Because these steps are repeated so frequently, you will find it helpful to put them into a shell script. While we can’t go into much depth about the workings of shell scripts, these scripts are fairly simple to understand and use. Writing a shell script involves using a text editor to enter one or more command lines in a file, saving the file and then using the chmod command to make the file executable. The name of the file is the name of the command, and it can be entered at the system prompt. If you are unfamiliar with shell scripts, follow the shell scripts presented in this book as recipes in which you make your own substitutions.

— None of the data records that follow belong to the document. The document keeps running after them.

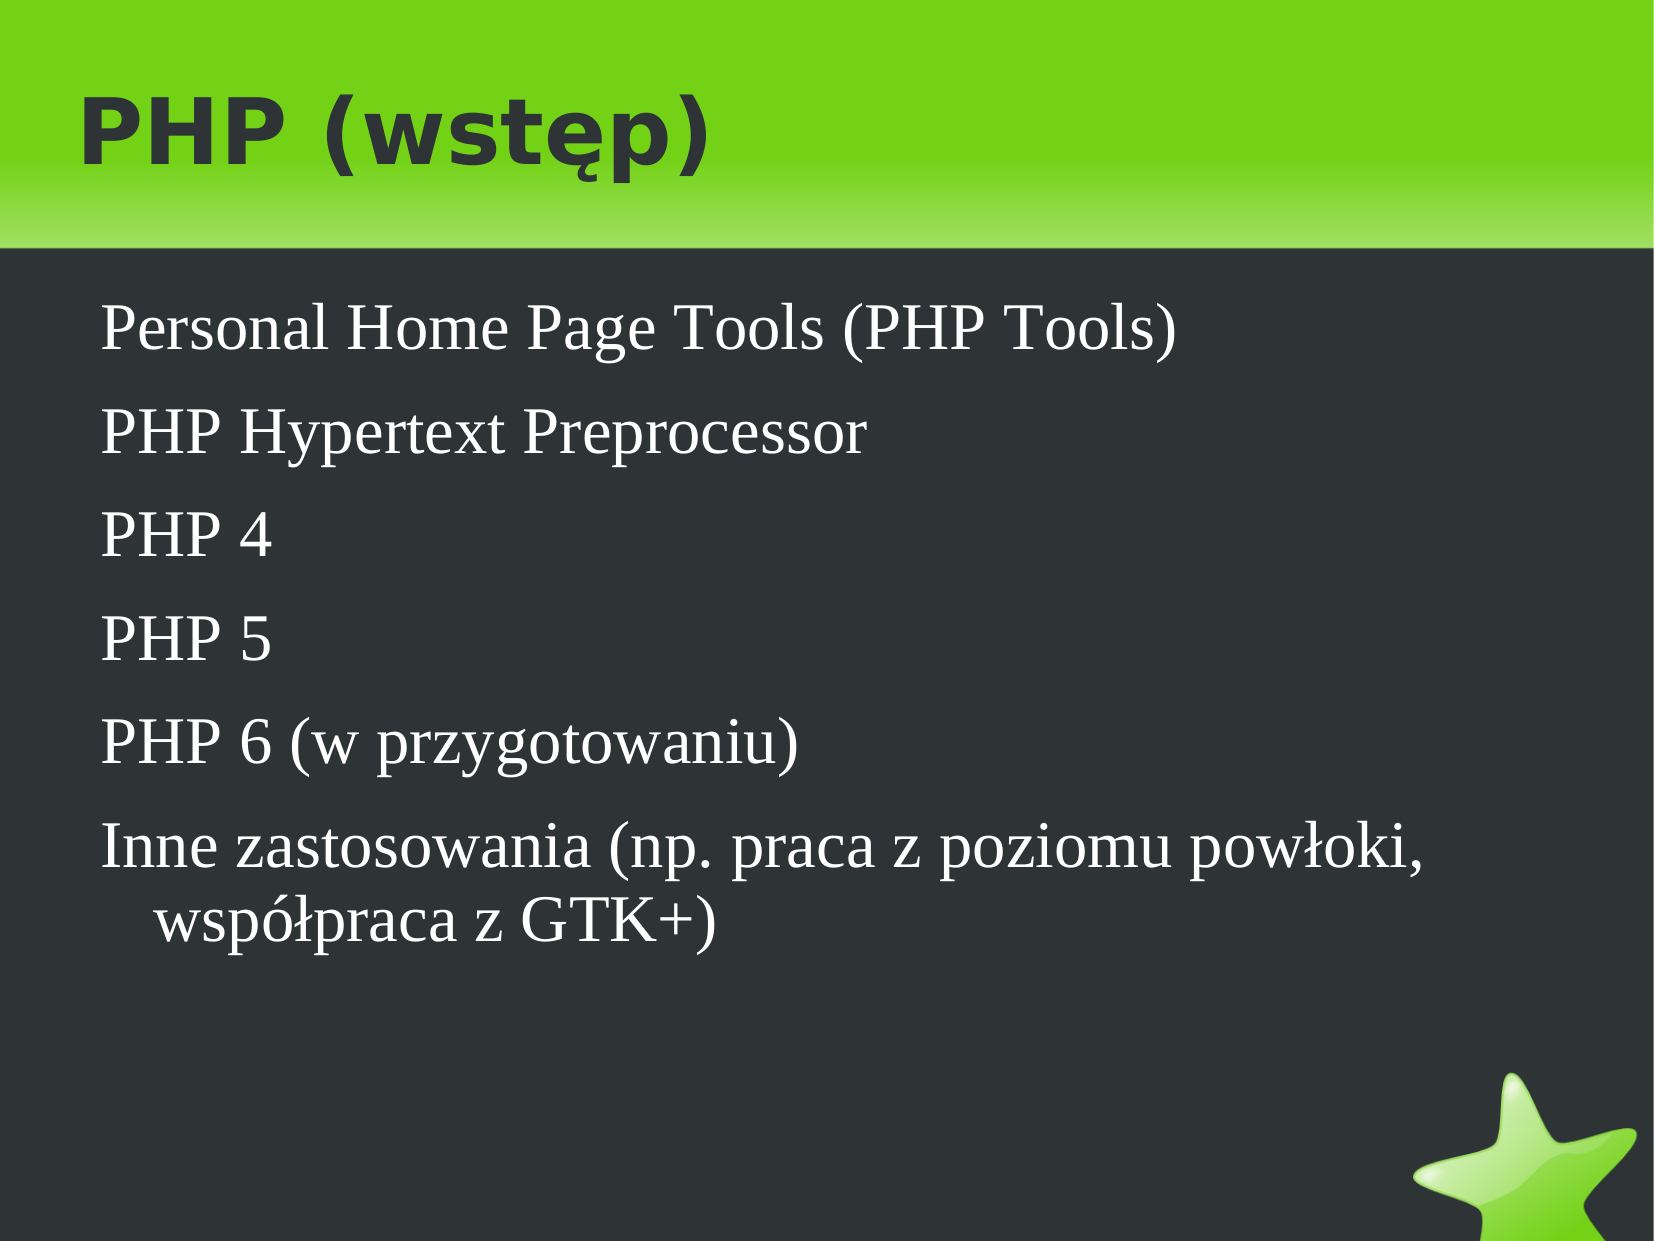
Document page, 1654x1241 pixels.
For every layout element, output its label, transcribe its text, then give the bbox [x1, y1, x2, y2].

title PHP (wstęp) [76, 29, 1565, 237]
list Personal Home Page Tools (PHP Tools) PHP Hypertext Preprocessor PHP 4 PHP 5 PHP 6 (w przygotowaniu) Inne zastosowania (np. praca z poziomu powłoki, współpraca z GTK+) [82, 290, 1571, 1109]
picture [0, 0, 1654, 1241]
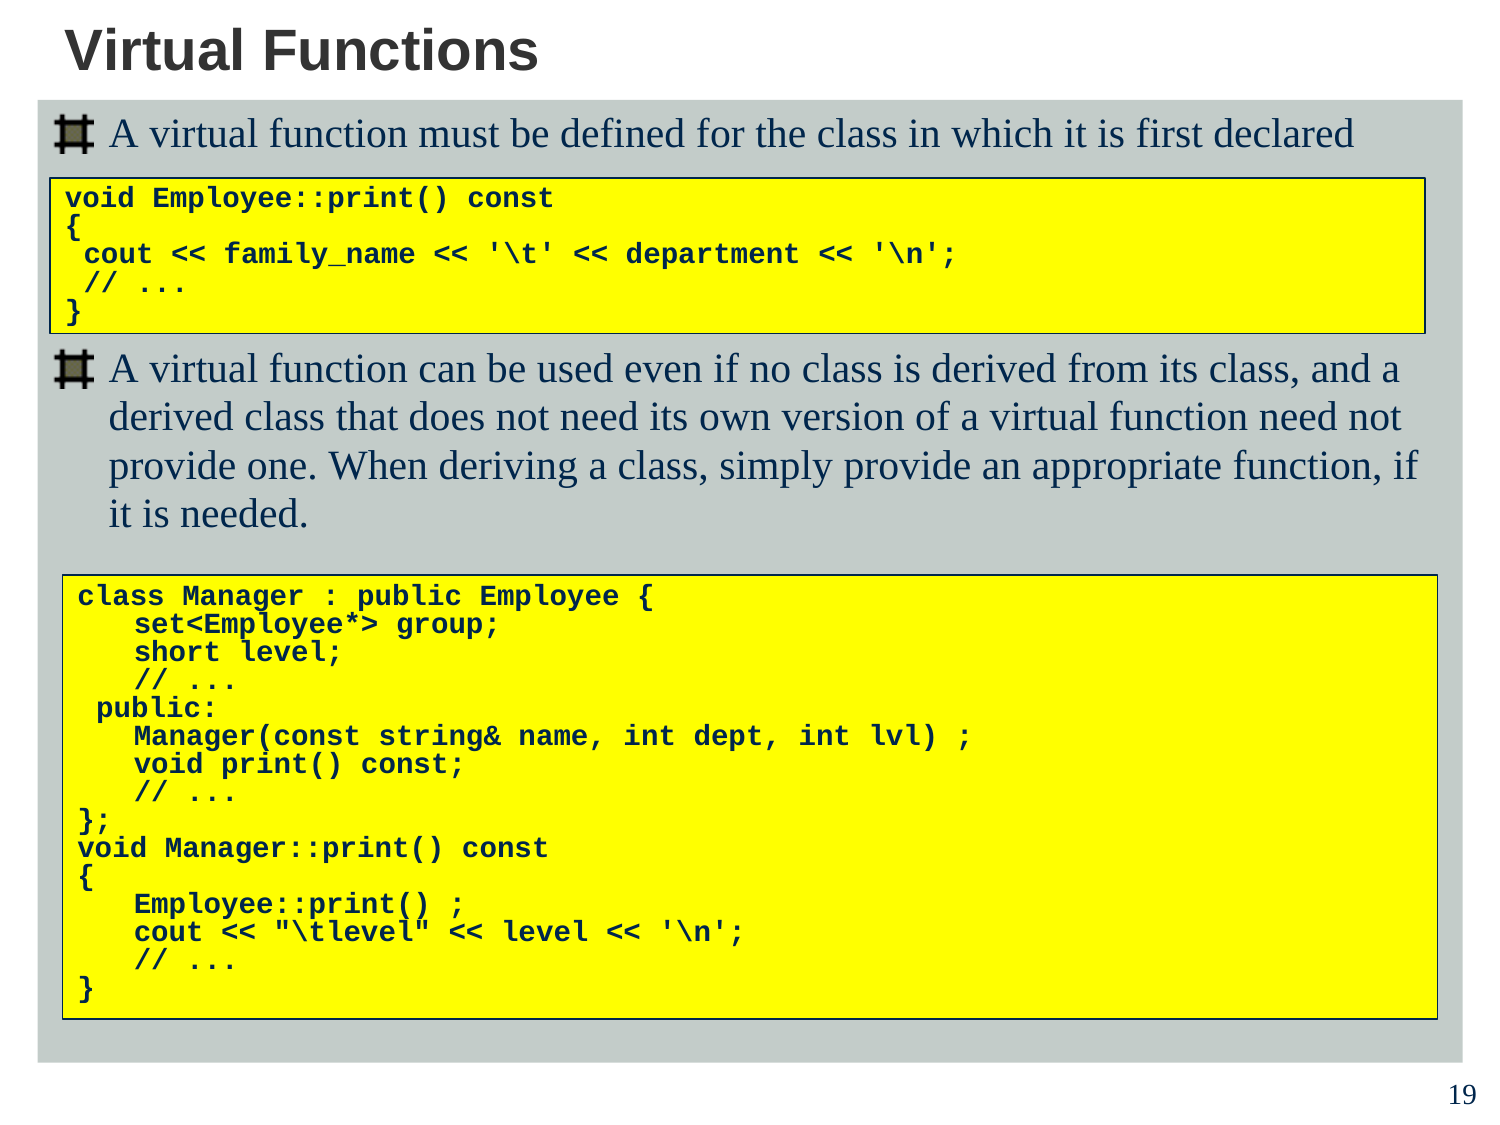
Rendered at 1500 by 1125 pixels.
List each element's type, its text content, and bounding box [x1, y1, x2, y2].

text_box class Manager : public Employee { set<Employee*> group; short level; // ... public: Manager(const string& name, int dept, int lvl) ; void print() const; // ... }; void Manager::print() const { Employee::print() ; cout << "\tlevel" << level << '\n'; // ... } [62, 575, 1438, 1032]
list A virtual function must be defined for the class in which it is first declared A virtual function can be used even if no class is derived from its class, and a derived class that does not need its own version of a virtual function need not provide one. When deriving a class, simply provide an appropriate function, if it is needed. [37, 99, 1463, 1063]
title Virtual Functions [50, 0, 1450, 91]
text_box void Employee::print() const { cout << family_name << '\t' << department << '\n'; // ... } [50, 177, 1426, 341]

The following two shell scripts are useful for testing sed scripts and then making the changes permanently in a file. They are particularly useful when the same script needs to be run on multiple files.

testsed

The shell script testsed automates the process of saving the output of sed in a temporary file. It expects to find the script file, sedscr, in the current directory and applies these instructions to the input file named on the command line. The output is placed in a temporary file.

for x
do
	sed -f sedscr $x > tmp.$x
done

The name of a file must be specified on the command line. As a result, this shell script saves the output in a temporary file with the prefix "tmp.“. You can examine the temporary file to determine if your edits were made correctly. If you approve of the results, you can use mv to overwrite the original file with the temporary file.

You might also incorporate the diff command into the shell script. (Add diff $x tmp.$x after the sed command.)

If you find that your script did not produce the results you expected, remember that the easiest “fix” is usually to perfect the editing script and run it again on the original input file. Don’t write a new script to “undo” or improve upon changes made in the temporary file.

runsed

The shell script runsed was developed to make changes to an input file permanently. In other words, it is used in cases when you would want the input file and the output file to be the same. Like testsed, it creates a temporary file, but then it takes the next step: copying the file over the original.

#! /bin/sh

for x
do
   echo "editing $x: \c"
   if test "$x" = sedscr; then
      echo "not editing sedscript!" 
   elif test -s $x; then 
      sed -f sedscr $x > /tmp/$x$$
      if test -s /tmp/$x$$
      then 
         if cmp -s $x /tmp/$x$$
         then
            echo "file not changed: \c"
         else
            mv $x $x.bak  # save original, just in case
            cp /tmp/$x$$ $x
         fi
         echo "done"
      else 
         echo "Sed produced an empty file\c"
         echo " - check your sedscript."
      fi
      rm -f /tmp/$x$$
   else
      echo "original file is empty."
   fi
done
echo "all done"

To use runsed, create a sed script named sedscr in the directory where you want to make the edits. Supply the name or names of the files to edit on the command line. Shell metacharacters can be used to specify a set of files.

$ runsed ch0?

runsed simply invokes sed -f sedscr on the named files, one at a time, and redirects the output to a temporary file. runsed then tests this temporary file to make sure that output was produced before copying it over the original.

The muscle of this shell script (line 9) is essentially the same as testsed. The additional lines are intended to test for unsuccessful runsfor instance, when no output is produced. It compares the two files to see if changes were actually made or to see if an empty output file was produced before overwriting the original.

However, runsed does not protect you from imperfect editing scripts. You should use testsed first to verify your changes before actually making them permanent with runsed.